Many critics have noted that these measures say nothing about what happens to students after college, only what qualifications and resources they had when they began. In response, the U.S. News and World Report included ‘Outcomes’ for the first time in 2018, measuring graduation and retention rates along with the number of Pell-eligible students who graduate in a timely manner.
None of this examines what a college does. Retaining and graduating students at a high rate, while a laudable goal, says absolutely nothing about what a student has learned upon graduation, or how much they have grown.
The Washington Monthly
The Washington Monthly ranking started in 2005 in response to the need to balance The U.S. News and World Report. Their ranking weights social mobility, research, and public service equally.
Social mobility is measured much like the U.S. News and World Report’s 2018 edition–the number of Pell-eligible students who graduate within an appropriate time.
Research caliber is measured in terms of the amount of money spent on research by the University, and the percentage of bestowed PhDs.

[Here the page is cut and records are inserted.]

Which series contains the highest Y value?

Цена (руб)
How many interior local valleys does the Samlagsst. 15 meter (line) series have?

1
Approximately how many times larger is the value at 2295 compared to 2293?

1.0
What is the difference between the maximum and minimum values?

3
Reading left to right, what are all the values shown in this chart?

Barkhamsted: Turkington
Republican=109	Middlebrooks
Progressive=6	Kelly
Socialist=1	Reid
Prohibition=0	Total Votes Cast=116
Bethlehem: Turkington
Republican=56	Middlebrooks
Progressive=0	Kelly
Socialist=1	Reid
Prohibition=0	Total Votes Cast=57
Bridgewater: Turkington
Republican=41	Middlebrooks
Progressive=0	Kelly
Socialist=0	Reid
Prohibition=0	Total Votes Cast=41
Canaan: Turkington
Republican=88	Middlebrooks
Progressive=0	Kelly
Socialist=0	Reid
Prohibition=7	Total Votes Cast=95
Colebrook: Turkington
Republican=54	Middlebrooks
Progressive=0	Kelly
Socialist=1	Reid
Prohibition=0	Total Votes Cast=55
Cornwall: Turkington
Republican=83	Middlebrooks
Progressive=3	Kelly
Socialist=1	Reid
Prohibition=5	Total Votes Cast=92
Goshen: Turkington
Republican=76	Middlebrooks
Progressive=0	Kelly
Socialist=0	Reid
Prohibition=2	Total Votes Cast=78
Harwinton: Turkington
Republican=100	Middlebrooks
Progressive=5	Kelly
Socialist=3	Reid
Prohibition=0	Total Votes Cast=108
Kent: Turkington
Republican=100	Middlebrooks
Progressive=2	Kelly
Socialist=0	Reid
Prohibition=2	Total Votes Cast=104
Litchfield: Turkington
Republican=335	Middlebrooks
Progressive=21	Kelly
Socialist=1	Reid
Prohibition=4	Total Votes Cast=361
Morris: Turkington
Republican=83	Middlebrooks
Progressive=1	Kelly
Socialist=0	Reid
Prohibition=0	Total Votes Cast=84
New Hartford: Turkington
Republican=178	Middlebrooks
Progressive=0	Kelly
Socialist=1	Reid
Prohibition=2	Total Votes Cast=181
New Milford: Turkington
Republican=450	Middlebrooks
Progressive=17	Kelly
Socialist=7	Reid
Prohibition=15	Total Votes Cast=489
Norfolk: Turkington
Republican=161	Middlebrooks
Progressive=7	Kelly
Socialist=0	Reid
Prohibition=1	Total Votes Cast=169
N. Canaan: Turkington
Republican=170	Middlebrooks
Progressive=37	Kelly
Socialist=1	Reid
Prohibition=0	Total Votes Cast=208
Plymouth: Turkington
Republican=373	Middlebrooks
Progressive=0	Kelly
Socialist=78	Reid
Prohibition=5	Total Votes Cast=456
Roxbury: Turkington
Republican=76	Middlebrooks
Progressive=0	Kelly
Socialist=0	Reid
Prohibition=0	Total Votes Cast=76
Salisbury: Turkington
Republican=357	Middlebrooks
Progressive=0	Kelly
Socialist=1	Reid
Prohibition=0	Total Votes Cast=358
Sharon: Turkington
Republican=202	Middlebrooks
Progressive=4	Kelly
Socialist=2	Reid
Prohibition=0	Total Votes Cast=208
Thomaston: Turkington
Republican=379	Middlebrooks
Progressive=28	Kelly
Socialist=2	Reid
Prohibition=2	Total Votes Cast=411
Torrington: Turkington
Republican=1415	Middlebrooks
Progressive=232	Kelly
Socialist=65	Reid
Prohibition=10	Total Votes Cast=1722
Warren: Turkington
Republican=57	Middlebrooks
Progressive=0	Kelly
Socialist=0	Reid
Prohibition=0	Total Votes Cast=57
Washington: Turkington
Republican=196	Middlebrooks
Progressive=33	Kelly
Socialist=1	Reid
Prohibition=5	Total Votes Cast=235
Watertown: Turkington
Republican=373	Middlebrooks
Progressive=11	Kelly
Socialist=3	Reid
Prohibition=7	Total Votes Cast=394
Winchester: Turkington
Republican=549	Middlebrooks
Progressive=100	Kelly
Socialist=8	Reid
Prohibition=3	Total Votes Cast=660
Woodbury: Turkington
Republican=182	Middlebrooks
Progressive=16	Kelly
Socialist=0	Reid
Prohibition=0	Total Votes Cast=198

Community service is measured by the number of graduates who join the Peace Corps, the number involved in ROTC, the amount of work-study money spent on supporting community service, whether the institution matches Americorps service grants and the extent to which students are engaged with the country’s voting process.
The Forbes ranking, started in 2007, attempts to rank colleges based on how graduates have performed after college, rather than the pre-college qualifications of the first year students. 20% is based on graduates’ salaries, 20% based on the debt they carry, and 20% a combination of student retention and student responses to a survey from Niche.
College Deliberately rankings rationale
We approach this from an entirely different angle! The aforementioned attempt to rank colleges from ‘best’ to ‘worst.’ They make judgements about the quality of a collegiate education—and the measures they choose reflect implicitly what aspects of education they value.
The editors and readers of U.S. News and World Report value reputation, resources and exclusivity. The Washington Monthly values social mobility, research and commitment to the public good. Forbes values how prepared economically students might be.
These reflect different visions of what college is about. Colleges that do not see themselves as participating in class-based stratification have no interest in the U.S. News and World Report. Colleges that are not concerned with public service or research have no interest in the Washington Monthly. And colleges that are interested only in knowledge for its own sake (i.e. not for the gaining of career advancement) have no interest in the Forbes ranking.
At College Deliberately, we make no attempt to ‘rank’ colleges on any of these measures. Rather, we attempt to highlight how colleges see themselves, and what metrics they think are important, so you can assess how that matches with what will support your goals.